Marathon Asset Management, a global credit manager, closed MAST 2026 1, a $615 million aircraft securitization. MAST 2026 1 features a portfolio of 27 Airbus and Boeing narrowbody aircraft on operating leases with 18 different lessees. Lessees are domiciled across 15 countries, offering broad global geographic diversification with 41% of exposure in Europe, 29% in the Americas, 22% in Asia-Pacific and 8% in MENA. The portfolios weighted average age is approximately 9.5 years and weighted average remaining initial lease term is approximately 5.8 years.
“This transaction demonstrates the strength of our team, our deep experience in aircraft leasing investments, and the high quality of the underlying assets,” Joseph Thorstenson, managing director and head of Marathon’s aviation strategy, said. “As the global aviation industry continues to experience strong travel demand alongside a shortage of the most in-demand aircraft, we remain focused on identifying attractive investment opportunities in the sector and delivering sustained, long-term value for our investors.”

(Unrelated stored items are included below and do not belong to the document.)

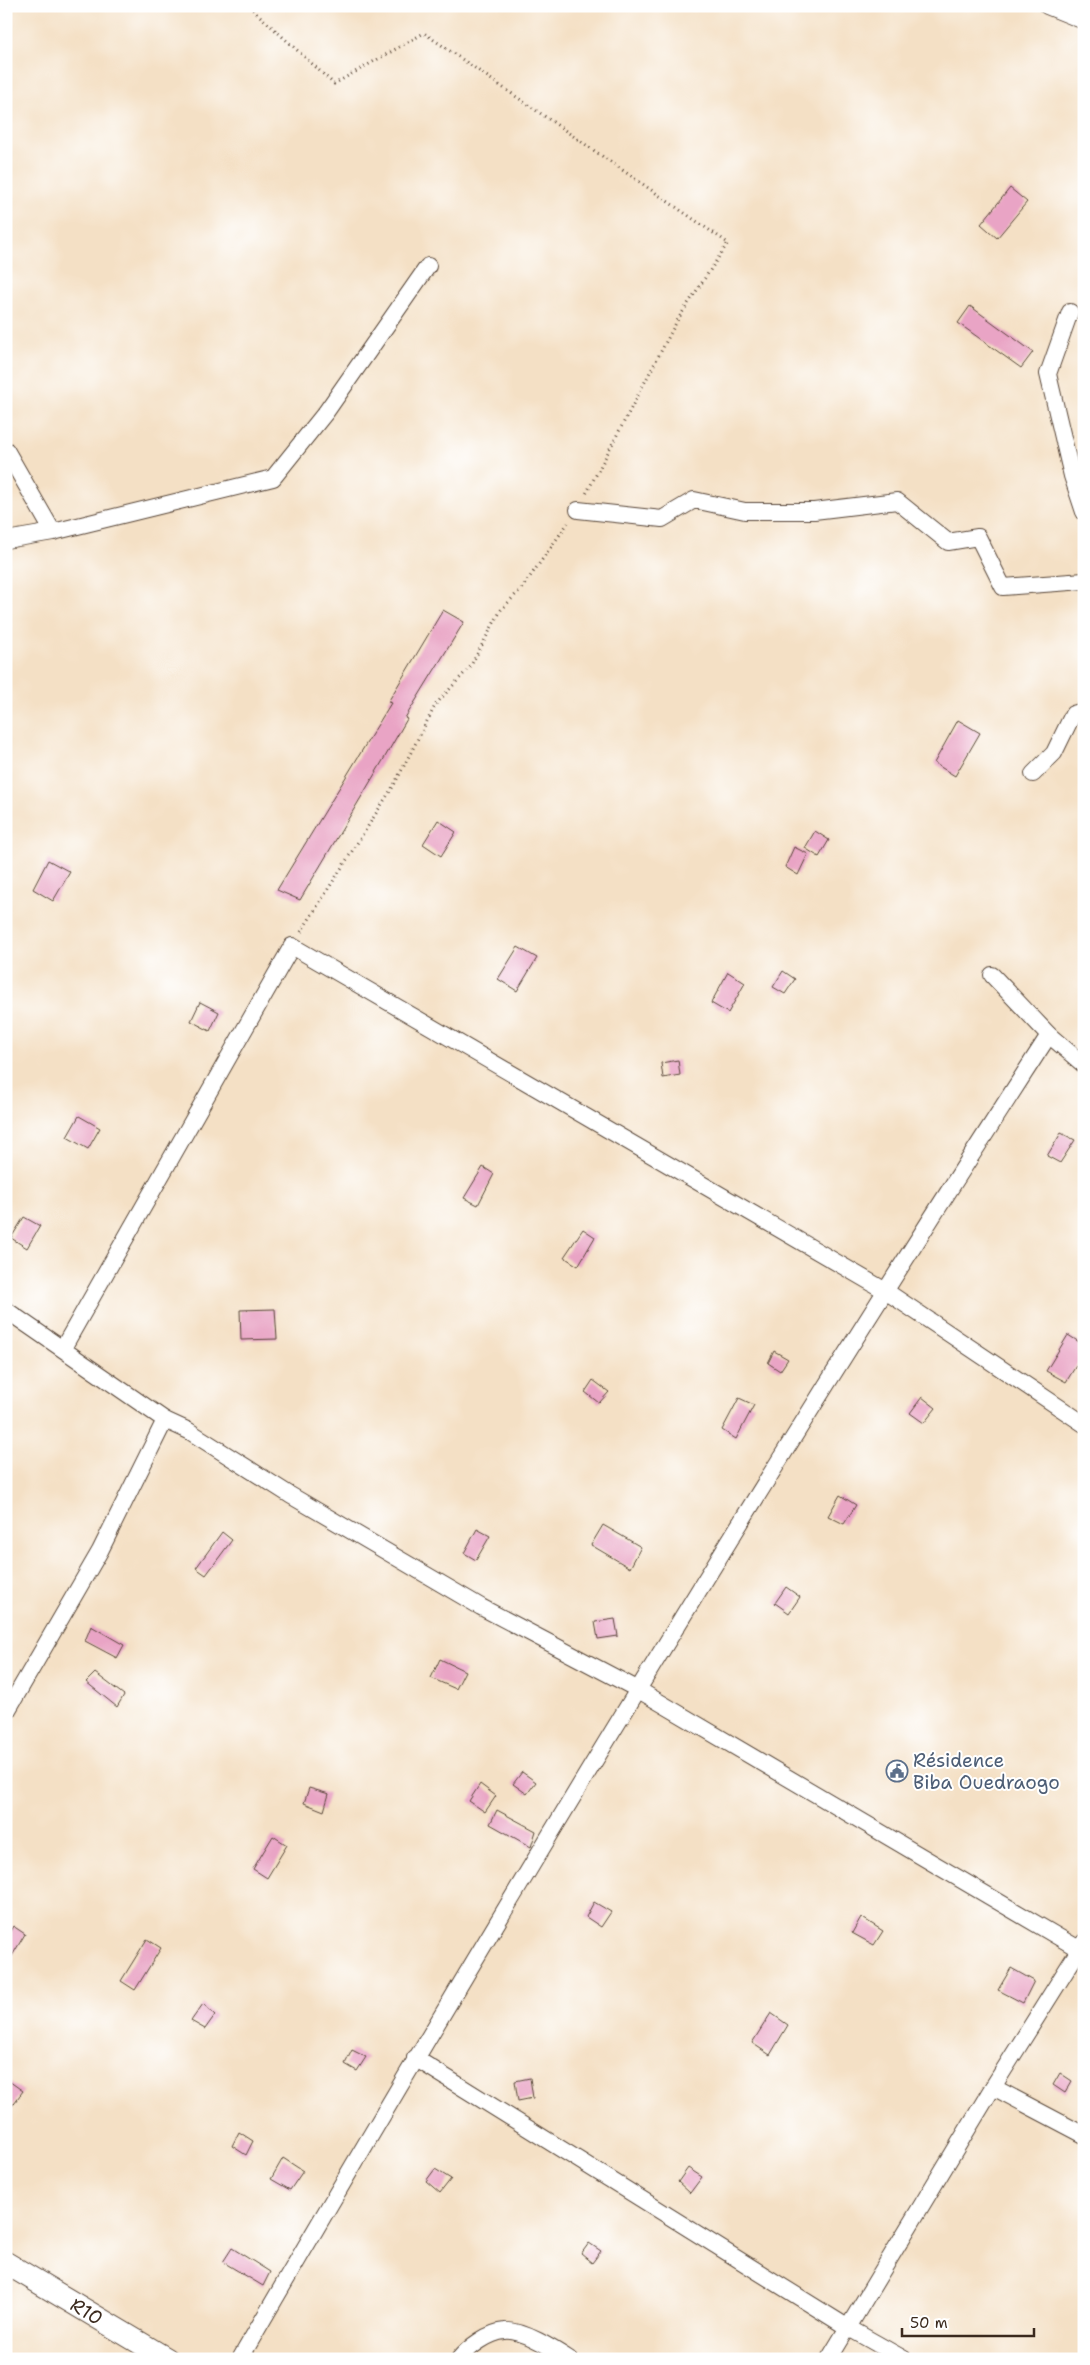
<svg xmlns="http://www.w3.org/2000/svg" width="1090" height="2365" font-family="'Shantell Sans',sans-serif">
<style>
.building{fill:#e9a4c5}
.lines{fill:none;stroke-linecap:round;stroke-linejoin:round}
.street-casing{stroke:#574537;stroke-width:18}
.secondary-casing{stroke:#574537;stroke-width:24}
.path{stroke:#574537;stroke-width:3;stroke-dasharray:1 4;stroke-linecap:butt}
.street{stroke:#fff;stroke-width:16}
.secondary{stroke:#fff;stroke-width:22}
.labels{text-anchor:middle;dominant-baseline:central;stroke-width:4;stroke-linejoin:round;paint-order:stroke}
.service-label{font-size:19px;fill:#4e5e75;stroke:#fff;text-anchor:start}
.street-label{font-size:19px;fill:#3b2a1e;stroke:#fff}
</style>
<rect width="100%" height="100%" fill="#fff"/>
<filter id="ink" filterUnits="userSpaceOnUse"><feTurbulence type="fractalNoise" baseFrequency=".02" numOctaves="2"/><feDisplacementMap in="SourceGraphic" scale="10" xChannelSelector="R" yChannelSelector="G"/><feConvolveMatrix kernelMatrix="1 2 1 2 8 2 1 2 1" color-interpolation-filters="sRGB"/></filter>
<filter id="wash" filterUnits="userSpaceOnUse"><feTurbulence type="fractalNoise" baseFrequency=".0096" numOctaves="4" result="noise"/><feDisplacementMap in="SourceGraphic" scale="20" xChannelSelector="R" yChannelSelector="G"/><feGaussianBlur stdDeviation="1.12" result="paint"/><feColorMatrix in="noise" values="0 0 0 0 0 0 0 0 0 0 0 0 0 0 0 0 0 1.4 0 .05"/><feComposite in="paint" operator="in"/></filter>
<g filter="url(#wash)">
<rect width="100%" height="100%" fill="#f4e0c5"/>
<g id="blocks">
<!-- building -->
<g class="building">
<polygon points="1010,188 1027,202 997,238 981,224"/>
<polygon points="970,306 1033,352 1021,368 958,323"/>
<polygon points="443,610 464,622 405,718 407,719 385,757 300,900 277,890 391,703 388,702"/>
<polygon points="958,720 980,733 955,776 934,763"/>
<polygon points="438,820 456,832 441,856 423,844"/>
<polygon points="815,831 829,840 819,857 805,848"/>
<polygon points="794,847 808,854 798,875 785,867"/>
<polygon points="48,860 70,872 53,901 33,889"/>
<polygon points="518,947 537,958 517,991 498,979"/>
<polygon points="783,971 795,979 785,994 773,987"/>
<polygon points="728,972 745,983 728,1013 711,1003"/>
<polygon points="200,1002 219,1012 210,1031 191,1021"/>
<polygon points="678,1060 680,1075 663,1078 661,1063"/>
<polygon points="79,1116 100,1128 88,1149 67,1137"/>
<polygon points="1061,1133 1075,1140 1060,1163 1047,1156"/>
<polygon points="483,1167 494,1174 478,1205 464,1198"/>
<polygon points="24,1217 40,1226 27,1248 11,1238"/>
<polygon points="583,1229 595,1237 578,1266 564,1257"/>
<polygon points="275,1309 277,1339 241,1340 240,1310"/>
<polygon points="1068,1335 1084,1345 1084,1353 1066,1382 1046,1371"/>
<polygon points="774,1351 788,1359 780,1371 768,1363"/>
<polygon points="593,1380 609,1392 599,1403 585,1392"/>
<polygon points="922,1397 936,1408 924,1423 910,1413"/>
<polygon points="739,1398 754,1405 736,1439 722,1430"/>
<polygon points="840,1495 856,1505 844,1524 828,1516"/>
<polygon points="603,1525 641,1547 630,1568 591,1545"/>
<polygon points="477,1529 490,1536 476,1560 464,1553"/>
<polygon points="222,1532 232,1540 206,1575 196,1568"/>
<polygon points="786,1587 800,1597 789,1613 775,1603"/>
<polygon points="615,1619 618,1636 598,1639 595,1622"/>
<polygon points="91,1626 124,1645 117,1658 85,1641"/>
<polygon points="440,1659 465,1671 456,1689 431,1678"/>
<polygon points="95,1673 124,1695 117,1707 86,1682"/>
<polygon points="522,1772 536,1782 527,1794 513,1784"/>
<polygon points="480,1784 496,1796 485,1812 469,1801"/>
<polygon points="309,1788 329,1794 324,1811 304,1803"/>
<polygon points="497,1810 536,1831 531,1847 490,1824"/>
<polygon points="273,1836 287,1845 267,1878 253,1869"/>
<polygon points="594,1902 611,1912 601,1927 586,1917"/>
<polygon points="861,1917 883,1931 874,1945 852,1933"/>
<polygon points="13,1926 25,1934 6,1966 6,1938"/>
<polygon points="147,1939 161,1948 135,1990 121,1981"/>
<polygon points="1011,1968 1034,1981 1023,2003 998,1990"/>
<polygon points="203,2004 215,2015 205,2029 191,2021"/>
<polygon points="771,2013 788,2025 770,2055 752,2043"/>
<polygon points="352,2050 366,2057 357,2071 345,2064"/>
<polygon points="1060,2073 1072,2081 1065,2093 1053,2085"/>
<polygon points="530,2078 533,2098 518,2101 515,2081"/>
<polygon points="6,2079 23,2091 6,2114"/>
<polygon points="239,2132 253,2141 246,2155 232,2146"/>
<polygon points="283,2158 303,2171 290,2190 271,2179"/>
<polygon points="688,2168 702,2177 690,2193 678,2182"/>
<polygon points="435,2169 451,2179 440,2193 426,2181"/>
<polygon points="589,2243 601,2251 592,2263 581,2254"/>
<polygon points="232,2248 270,2272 263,2286 223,2262"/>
</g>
</g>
</g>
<g filter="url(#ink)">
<use href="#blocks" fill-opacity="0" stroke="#574537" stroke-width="1"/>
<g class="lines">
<!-- street casing -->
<g class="street-casing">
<g id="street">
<polyline points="1047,6 1084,21"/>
<polyline points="1070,312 1048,374 1072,476 1084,512"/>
<polyline points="6,450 53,532"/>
<polyline points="578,510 662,519 694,500 745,511 814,511 897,501 948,542 978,537 1003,587 1084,581"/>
<polyline points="6,540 53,532 273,478 326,412 428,266"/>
<polyline points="1033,774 1054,753 1073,714 1084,711"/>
<polyline points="992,975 1049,1035 1084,1065"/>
<polyline points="6,1310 165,1420 189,1431 290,1495 481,1607 637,1689 1084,1952"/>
<polyline points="63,1348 292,946 884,1290 1084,1424"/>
<polyline points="6,1713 100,1551 165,1420"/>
<polyline points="415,2058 847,2327 904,2359"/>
<polyline points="993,2087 1084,2135"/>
<path d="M240,2359C500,1911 768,1469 1049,1035"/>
<path d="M459,2359C469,2347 489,2332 505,2331C522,2329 555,2350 569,2359"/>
<polyline points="829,2359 993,2087 1084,1942"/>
</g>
</g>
<!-- secondary casing -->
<g class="secondary-casing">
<g id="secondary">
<path id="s1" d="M6,2263L167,2359"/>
</g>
</g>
<!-- path -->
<g class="path">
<polyline points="249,6 334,84 424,33 728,243 678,319 586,494"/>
<polyline points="301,932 394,785 436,704 470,667 501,610 522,588 568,523"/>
</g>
<!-- street -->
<use href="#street" class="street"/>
<!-- secondary -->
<use href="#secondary" class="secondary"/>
</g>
</g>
<!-- icons -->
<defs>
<g id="civic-ring" transform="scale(1.125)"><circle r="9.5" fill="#fff" stroke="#5c6f8a" stroke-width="1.5"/><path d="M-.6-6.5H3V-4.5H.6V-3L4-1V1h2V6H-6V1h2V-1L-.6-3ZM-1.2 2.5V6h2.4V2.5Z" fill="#5c6f8a"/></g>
</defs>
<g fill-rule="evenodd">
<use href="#civic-ring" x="897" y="1771"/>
</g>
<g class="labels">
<!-- service labels -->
<g class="service-label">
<text x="913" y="1760">Résidence<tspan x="913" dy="22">Biba Ouedraogo</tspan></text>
</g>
<!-- street labels -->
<g class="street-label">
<text stroke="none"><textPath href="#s1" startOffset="94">R10</textPath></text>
</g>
</g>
<!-- margin -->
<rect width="1090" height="2365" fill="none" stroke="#fff" stroke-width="25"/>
<!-- scale -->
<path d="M902 2328v8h132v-8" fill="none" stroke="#3b2a1e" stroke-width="2.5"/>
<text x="910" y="2328" font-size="15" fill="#3b2a1e" stroke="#ffffff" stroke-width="4" paint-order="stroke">50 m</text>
</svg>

Ed Cong, co-head of asset-based lending at Marathon, said, “Marathon’s leadership in asset-based lending stems from our rigorous approach to originating investments secured by mission-critical assets across a diversified range of strategies, including Global Transportation — spanning aviation, maritime, and on-ground logistics. MAST 2026-1 reflects the depth of our aviation expertise, established through decades of investing success and our expertise in structuring innovative financing solutions.”
This issuance was structured with a senior tranche of investment grade debt, A rated by both Kroll Bond Rating Agency and Fitch Ratings. Funds advised by Marathon will retain the non-senior tranches of the securitization.